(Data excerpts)
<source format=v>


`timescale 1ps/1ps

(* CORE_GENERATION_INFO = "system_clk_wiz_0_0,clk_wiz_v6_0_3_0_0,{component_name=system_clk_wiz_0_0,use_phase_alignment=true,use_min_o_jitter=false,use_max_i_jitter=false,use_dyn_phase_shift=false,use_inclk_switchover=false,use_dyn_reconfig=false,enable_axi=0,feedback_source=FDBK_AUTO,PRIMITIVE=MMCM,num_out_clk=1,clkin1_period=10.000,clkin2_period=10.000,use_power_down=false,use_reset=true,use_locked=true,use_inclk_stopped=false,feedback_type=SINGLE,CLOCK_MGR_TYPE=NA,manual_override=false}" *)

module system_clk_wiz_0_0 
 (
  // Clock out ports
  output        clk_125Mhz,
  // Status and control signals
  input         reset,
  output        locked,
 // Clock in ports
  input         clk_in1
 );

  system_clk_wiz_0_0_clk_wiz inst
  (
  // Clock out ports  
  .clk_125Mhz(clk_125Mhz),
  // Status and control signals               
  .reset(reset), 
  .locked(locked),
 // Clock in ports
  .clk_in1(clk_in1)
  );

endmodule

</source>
* * *
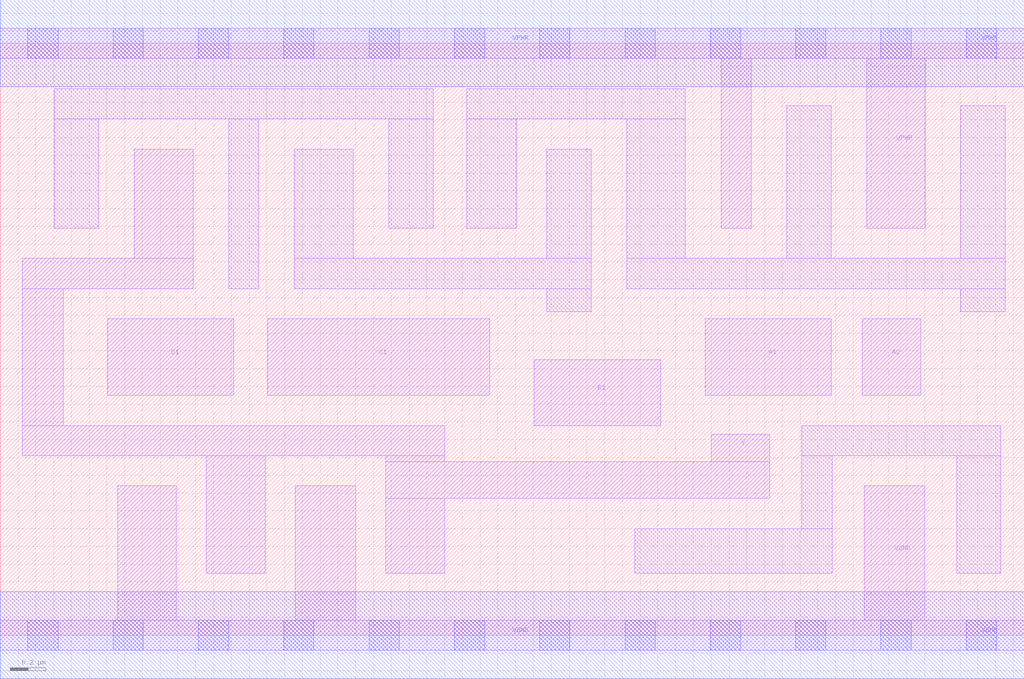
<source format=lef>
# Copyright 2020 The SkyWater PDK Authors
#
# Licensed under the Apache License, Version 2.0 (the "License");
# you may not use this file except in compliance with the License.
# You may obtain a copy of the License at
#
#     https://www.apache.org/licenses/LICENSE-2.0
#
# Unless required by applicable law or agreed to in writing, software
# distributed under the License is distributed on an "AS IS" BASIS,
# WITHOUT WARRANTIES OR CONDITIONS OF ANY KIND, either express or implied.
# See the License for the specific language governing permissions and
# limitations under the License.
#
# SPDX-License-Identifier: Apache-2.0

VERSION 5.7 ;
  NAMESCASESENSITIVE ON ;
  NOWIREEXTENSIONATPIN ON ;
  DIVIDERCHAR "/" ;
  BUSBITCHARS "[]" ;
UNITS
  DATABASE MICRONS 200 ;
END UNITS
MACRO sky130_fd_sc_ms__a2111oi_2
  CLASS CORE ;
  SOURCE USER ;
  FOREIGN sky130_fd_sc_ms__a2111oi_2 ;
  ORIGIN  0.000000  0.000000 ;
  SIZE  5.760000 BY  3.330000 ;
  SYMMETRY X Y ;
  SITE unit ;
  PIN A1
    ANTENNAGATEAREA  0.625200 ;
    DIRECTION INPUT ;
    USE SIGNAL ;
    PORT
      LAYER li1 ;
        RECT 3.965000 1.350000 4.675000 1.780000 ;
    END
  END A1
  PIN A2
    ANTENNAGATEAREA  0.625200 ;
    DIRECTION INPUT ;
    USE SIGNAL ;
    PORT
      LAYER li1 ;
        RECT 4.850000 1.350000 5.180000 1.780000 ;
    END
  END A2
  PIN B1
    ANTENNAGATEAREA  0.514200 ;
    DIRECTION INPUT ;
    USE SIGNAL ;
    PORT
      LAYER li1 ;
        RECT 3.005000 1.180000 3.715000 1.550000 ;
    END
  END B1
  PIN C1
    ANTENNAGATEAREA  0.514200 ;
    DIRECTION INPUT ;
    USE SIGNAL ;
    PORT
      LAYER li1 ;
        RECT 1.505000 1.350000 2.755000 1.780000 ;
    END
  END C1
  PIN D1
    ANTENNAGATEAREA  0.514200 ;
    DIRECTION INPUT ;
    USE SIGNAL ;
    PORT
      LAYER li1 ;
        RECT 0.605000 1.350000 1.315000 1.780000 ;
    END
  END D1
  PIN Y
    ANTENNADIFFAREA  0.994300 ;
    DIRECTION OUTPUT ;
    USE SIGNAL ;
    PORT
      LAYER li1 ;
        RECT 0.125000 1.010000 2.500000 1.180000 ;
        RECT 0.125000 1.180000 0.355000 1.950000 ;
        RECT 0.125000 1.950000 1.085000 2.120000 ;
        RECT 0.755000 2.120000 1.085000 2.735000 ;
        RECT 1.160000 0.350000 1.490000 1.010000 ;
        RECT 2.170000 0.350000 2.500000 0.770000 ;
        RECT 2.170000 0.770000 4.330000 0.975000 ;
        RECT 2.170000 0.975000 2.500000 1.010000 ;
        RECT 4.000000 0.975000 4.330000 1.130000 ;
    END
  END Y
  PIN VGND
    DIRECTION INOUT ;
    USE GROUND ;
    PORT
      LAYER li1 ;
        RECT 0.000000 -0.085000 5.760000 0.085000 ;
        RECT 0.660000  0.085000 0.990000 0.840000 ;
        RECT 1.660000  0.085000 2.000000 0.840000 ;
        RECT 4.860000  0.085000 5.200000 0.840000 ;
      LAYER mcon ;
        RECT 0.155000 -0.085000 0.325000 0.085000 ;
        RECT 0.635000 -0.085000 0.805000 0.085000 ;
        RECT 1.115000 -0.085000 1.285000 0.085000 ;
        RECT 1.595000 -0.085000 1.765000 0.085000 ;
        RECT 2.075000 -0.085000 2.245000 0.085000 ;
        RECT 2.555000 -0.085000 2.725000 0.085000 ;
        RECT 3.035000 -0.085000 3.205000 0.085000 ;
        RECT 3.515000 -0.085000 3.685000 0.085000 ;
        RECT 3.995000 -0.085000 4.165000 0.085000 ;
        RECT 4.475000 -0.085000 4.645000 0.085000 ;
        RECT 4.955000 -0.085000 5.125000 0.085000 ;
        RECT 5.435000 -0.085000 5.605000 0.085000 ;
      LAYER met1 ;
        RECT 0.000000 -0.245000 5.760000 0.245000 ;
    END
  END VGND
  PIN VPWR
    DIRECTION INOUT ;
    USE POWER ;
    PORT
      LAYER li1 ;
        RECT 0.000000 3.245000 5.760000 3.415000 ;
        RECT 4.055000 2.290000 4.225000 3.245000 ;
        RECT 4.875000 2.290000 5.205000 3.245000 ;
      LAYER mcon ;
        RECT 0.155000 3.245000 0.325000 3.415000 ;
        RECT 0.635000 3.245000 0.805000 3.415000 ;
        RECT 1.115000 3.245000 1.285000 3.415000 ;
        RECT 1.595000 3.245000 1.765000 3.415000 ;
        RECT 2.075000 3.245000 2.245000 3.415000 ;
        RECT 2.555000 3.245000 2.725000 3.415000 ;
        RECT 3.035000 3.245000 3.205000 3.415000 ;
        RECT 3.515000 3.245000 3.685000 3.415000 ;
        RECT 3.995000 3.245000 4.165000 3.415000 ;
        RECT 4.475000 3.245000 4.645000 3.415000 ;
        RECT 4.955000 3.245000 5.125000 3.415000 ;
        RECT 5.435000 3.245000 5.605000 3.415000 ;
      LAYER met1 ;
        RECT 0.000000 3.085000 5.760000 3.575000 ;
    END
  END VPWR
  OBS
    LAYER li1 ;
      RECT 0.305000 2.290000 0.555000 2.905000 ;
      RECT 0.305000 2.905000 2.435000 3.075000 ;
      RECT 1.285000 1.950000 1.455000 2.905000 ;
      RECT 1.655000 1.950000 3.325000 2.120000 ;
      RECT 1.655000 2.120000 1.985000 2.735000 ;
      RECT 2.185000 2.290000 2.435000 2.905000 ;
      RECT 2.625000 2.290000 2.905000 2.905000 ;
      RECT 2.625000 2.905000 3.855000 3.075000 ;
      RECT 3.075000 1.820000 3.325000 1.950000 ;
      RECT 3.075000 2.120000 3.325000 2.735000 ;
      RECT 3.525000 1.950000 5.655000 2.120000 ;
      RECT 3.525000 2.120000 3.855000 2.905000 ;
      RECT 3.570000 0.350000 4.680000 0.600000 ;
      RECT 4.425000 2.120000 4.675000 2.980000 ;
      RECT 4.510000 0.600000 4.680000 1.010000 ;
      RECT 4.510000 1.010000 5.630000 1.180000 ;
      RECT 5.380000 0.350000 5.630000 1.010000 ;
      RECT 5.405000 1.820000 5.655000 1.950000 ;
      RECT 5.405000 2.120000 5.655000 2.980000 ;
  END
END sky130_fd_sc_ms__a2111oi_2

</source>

▶ Directive
Which of the lines above carry the string "control"? Copy every one.

▶ Reply
  // Status and control signals
  // Status and control signals               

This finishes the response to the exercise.